One could certainly see Angela Davis in the khaki trench coat with a graphic print at the bottom, or the herringbone velvet trench with matching trousers, and the Prince of Wales nylon trench coat. One could certainly see women incorporating these pieces into their wardrobe with the ease of a beige sweater or a pair of jeans.

In a season where so many designers are struggling on whether or not to make a political statement, Gabriela let her clothes do the talking. It’s not about slogans, or safety pins, or other accoutrements of activism. What Hearst focused on instead is in creating clothes for the women that are out there in the trenches, as mothers, as lawyers, as politicians, etc. They are clothes that travel without wrinkling too much, clothes that even at their sexiest, are still acutely aware of the world around them. The collection features a variety of paper-thin long johns, turtlenecks, and henleys, that she has layered under embellished velvet spaghetti strap dresses and satin crepe one-shoulder gowns. It looks cool, but it’s also a luxurious alternative for the women that may have to cover up for religious reasons, or those who might feel too old for exposed arms or deep décolletage, or those who simply do not like to be cold in the winter.

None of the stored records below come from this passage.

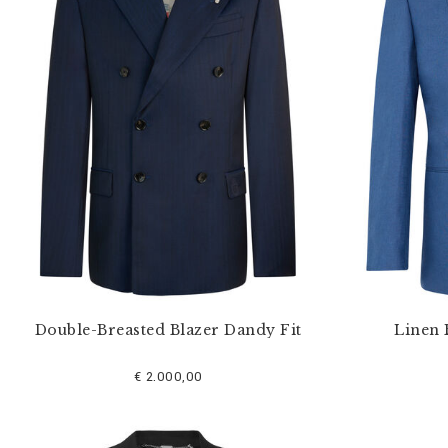
o
s
r
é
s
u
l
t
a
t
s
p
a
r
:
Double-Breasted Blazer Dandy Fit
Linen 
€ 2.000,00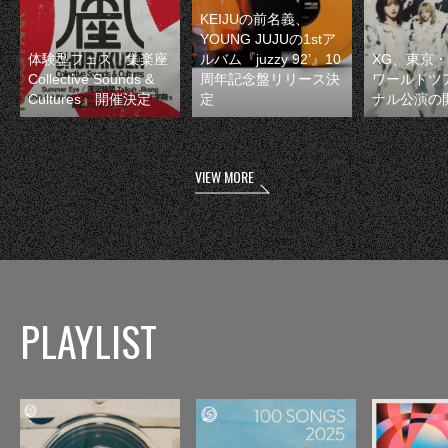
KEIJUの前名義、
YOUNG JUJUの1stア
体験型フェス『集楽座
ルバム『juzzy 92’』10
XG、東京
Collective Sounds &
周年記念盤リリース決
ワールドツ
Cultures』開催決定
定
ナル公演の
VIEW MORE
PLAYLIST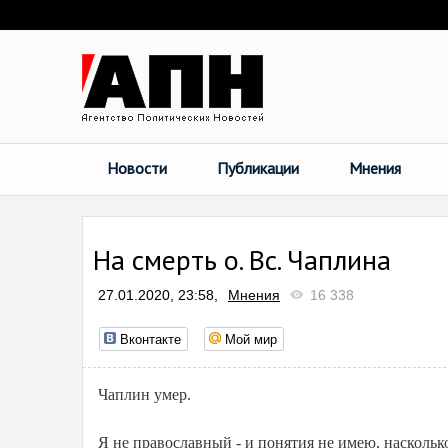
Новости
Публикации
Мнения
На смерть о. Вс. Чаплина
27.01.2020, 23:58,
Мнения
16 338
Вконтакте
Мой мир
Чаплин умер.
Я не православный - и понятия не имею, наскольк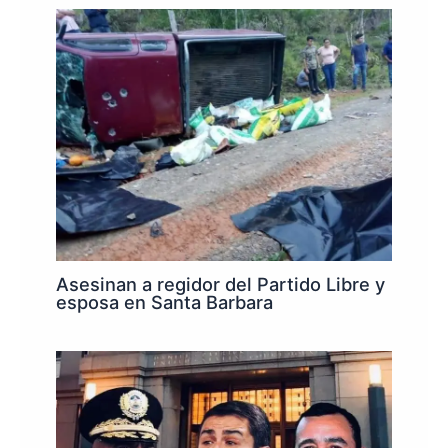
Asesinan a regidor del Partido Libre y
esposa en Santa Barbara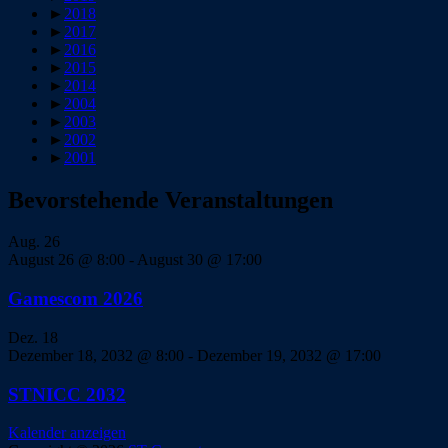
►
2018
►
2017
►
2016
►
2015
►
2014
►
2004
►
2003
►
2002
►
2001
Bevorstehende Veranstaltungen
Aug.
26
August 26 @ 8:00
-
August 30 @ 17:00
Gamescom 2026
Dez.
18
Dezember 18, 2032 @ 8:00
-
Dezember 19, 2032 @ 17:00
STNICC 2032
Kalender anzeigen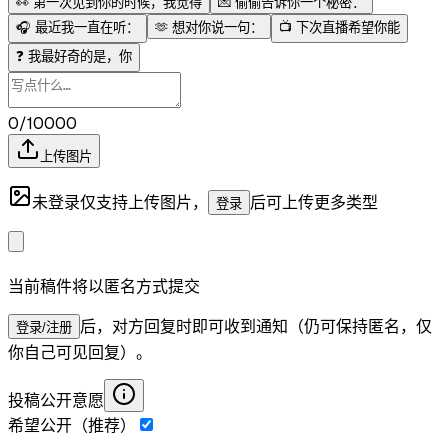
👀
第一次见到你的时候，我觉得
💌
偷偷告诉你一个秘密：
🎧
最近我一直在听：
🫶
想对你说一句：
📺
下次直播希望你能
❓
我最好奇的是，你
0/10000
上传图片
未登录仅支持上传图片，
后可上传更多类型
登录
当前稿件将以匿名方式提交
后，对方回复时即可收到通知（仍可保持匿名，仅
登录/注册
你自己可见回复）。
投稿公开意愿
希望公开（推荐）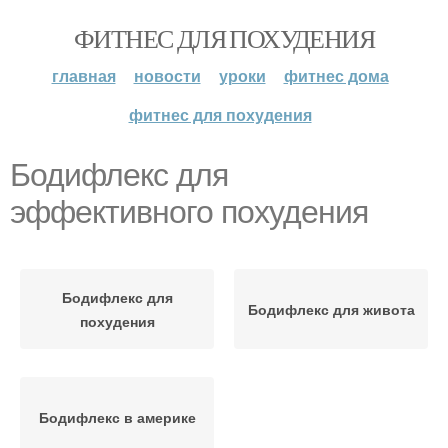
ФИТНЕС ДЛЯ ПОХУДЕНИЯ
главная
новости
уроки
фитнес дома
фитнес для похудения
Бодифлекс для
эффективного похудения
Бодифлекс для
Бодифлекс для живота
похудения
Бодифлекс в америке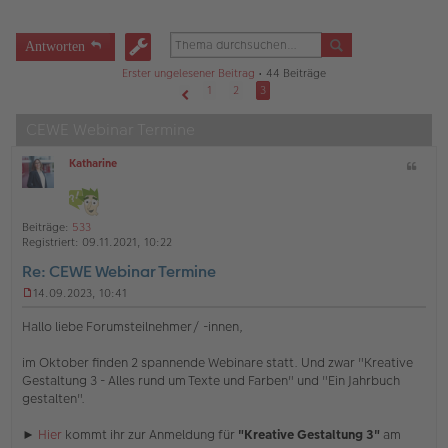
Antworten
Erster ungelesener Beitrag
• 44 Beiträge
1
2
3
Vorherige
CEWE Webinar Termine
Katharine
Z
O
i
ff
t
l
a
i
Beiträge:
533
t
n
Registriert:
09.11.2021, 10:22
e
Re: CEWE Webinar Termine
14.09.2023, 10:41
U
n
Hallo liebe Forumsteilnehmer/ -innen,
g
e
im Oktober finden 2 spannende Webinare statt. Und zwar "Kreative
l
Gestaltung 3 - Alles rund um Texte und Farben" und "Ein Jahrbuch
e
s
gestalten".
e
n
►
Hier
kommt ihr zur Anmeldung für
"Kreative Gestaltung 3"
am
e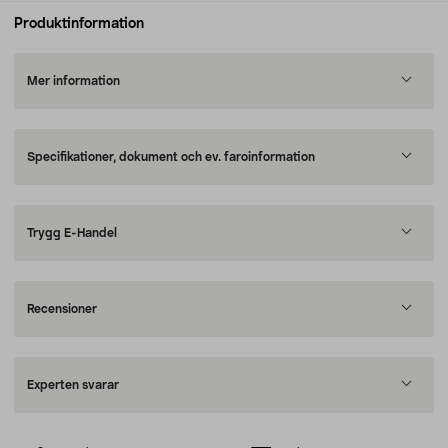
Produktinformation
Mer information
Specifikationer, dokument och ev. faroinformation
Trygg E-Handel
Recensioner
Experten svarar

Her ethos can best be described as “slow and steady wins the race,” and it speaks to the kind of brand that she aims to establish. Gabriela Hearst, the label, has only been around for two years, but they have been two of the most volatile years in the fashion industry, where designers seem to be running after the most viral sensation, running after immediate gratification in all mediums. “I had two years of research of what I wanted to do and how I wanted to do, it was very thoughtful process,” she tells me. That thoughtfulness extends to for example, her very small leather bag offering–despite the fact that they have proven hugely popular, “we launch one a season or one a year, depending how it feels.” Their new backpack took nine months in development.

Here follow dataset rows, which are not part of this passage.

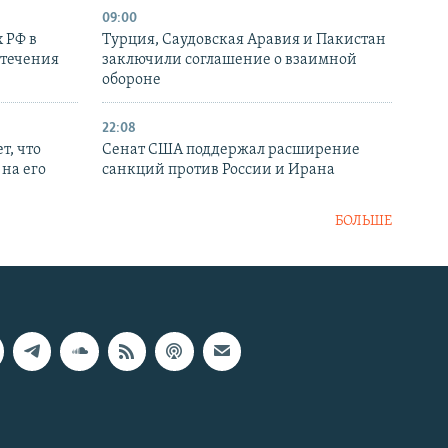
09:00
 РФ в
Турция, Саудовская Аравия и Пакистан
стечения
заключили соглашение о взаимной
обороне
22:08
т, что
Сенат США поддержал расширение
на его
санкций против России и Ирана
БОЛЬШЕ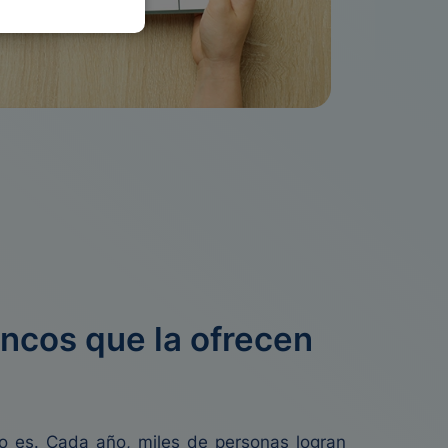
ancos que la ofrecen
lo es. Cada año, miles de personas logran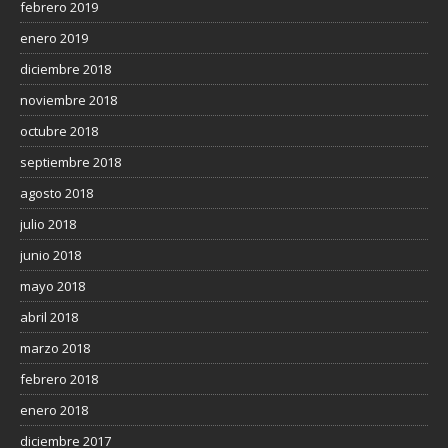
febrero 2019
enero 2019
diciembre 2018
noviembre 2018
octubre 2018
septiembre 2018
agosto 2018
julio 2018
junio 2018
mayo 2018
abril 2018
marzo 2018
febrero 2018
enero 2018
diciembre 2017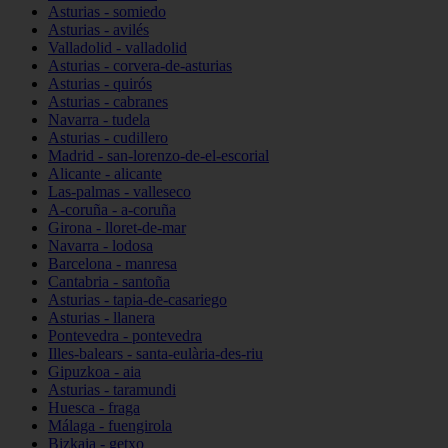
Asturias - somiedo
Asturias - avilés
Valladolid - valladolid
Asturias - corvera-de-asturias
Asturias - quirós
Asturias - cabranes
Navarra - tudela
Asturias - cudillero
Madrid - san-lorenzo-de-el-escorial
Alicante - alicante
Las-palmas - valleseco
A-coruña - a-coruña
Girona - lloret-de-mar
Navarra - lodosa
Barcelona - manresa
Cantabria - santoña
Asturias - tapia-de-casariego
Asturias - llanera
Pontevedra - pontevedra
Illes-balears - santa-eulària-des-riu
Gipuzkoa - aia
Asturias - taramundi
Huesca - fraga
Málaga - fuengirola
Bizkaia - getxo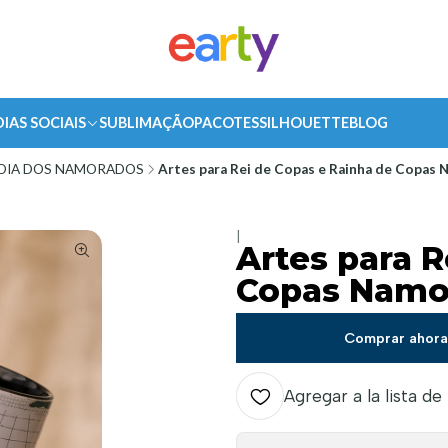
DIAS SOCIAIS
SUBLIMAÇÃO
PACOTES
SILHOUETTE
BLOG
DIA DOS NAMORADOS
Artes para Rei de Copas e Rainha de Copas
|
Artes para R
Copas Namo
Comprar ahor
Agregar a la lista de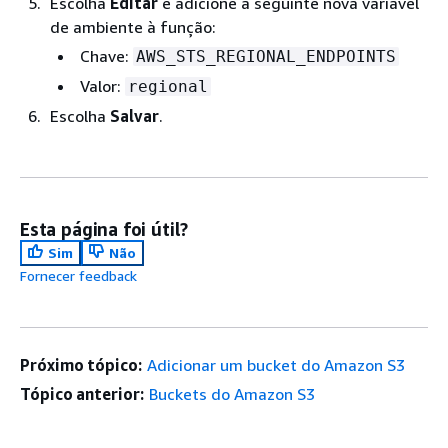
Escolha
Editar
e adicione a seguinte nova variável
de ambiente à função:
Chave:
AWS_STS_REGIONAL_ENDPOINTS
Valor:
regional
Escolha
Salvar
.
Esta página foi útil?
Sim
Não
Fornecer feedback
Próximo tópico:
Adicionar um bucket do Amazon S3
Tópico anterior:
Buckets do Amazon S3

Shirts emblazoned with THE FUTURE IS FEMALE have become a fashion favorite in recent years, and after leaving her office, I start to believe they might actually be telling the truth. Gabriela’s vision is singular, and so far unwavering. She makes beautiful, classic clothes, and her knitwear expertise is obvious, even before she was awarded the Woolmark Prize earlier this year. Hearst grew up in a ranch in Uruguay that has been in her family for six generations, around horses, cattle, and of course sheep. “Imagine your family grew tomatoes for six generations, and then you’re invited to a tomato sauce competition,” she tells me by way of explaining the reasoning behind her entering the competition, and the subsequent nerves that came afterwards. “You have to win.” And win she will.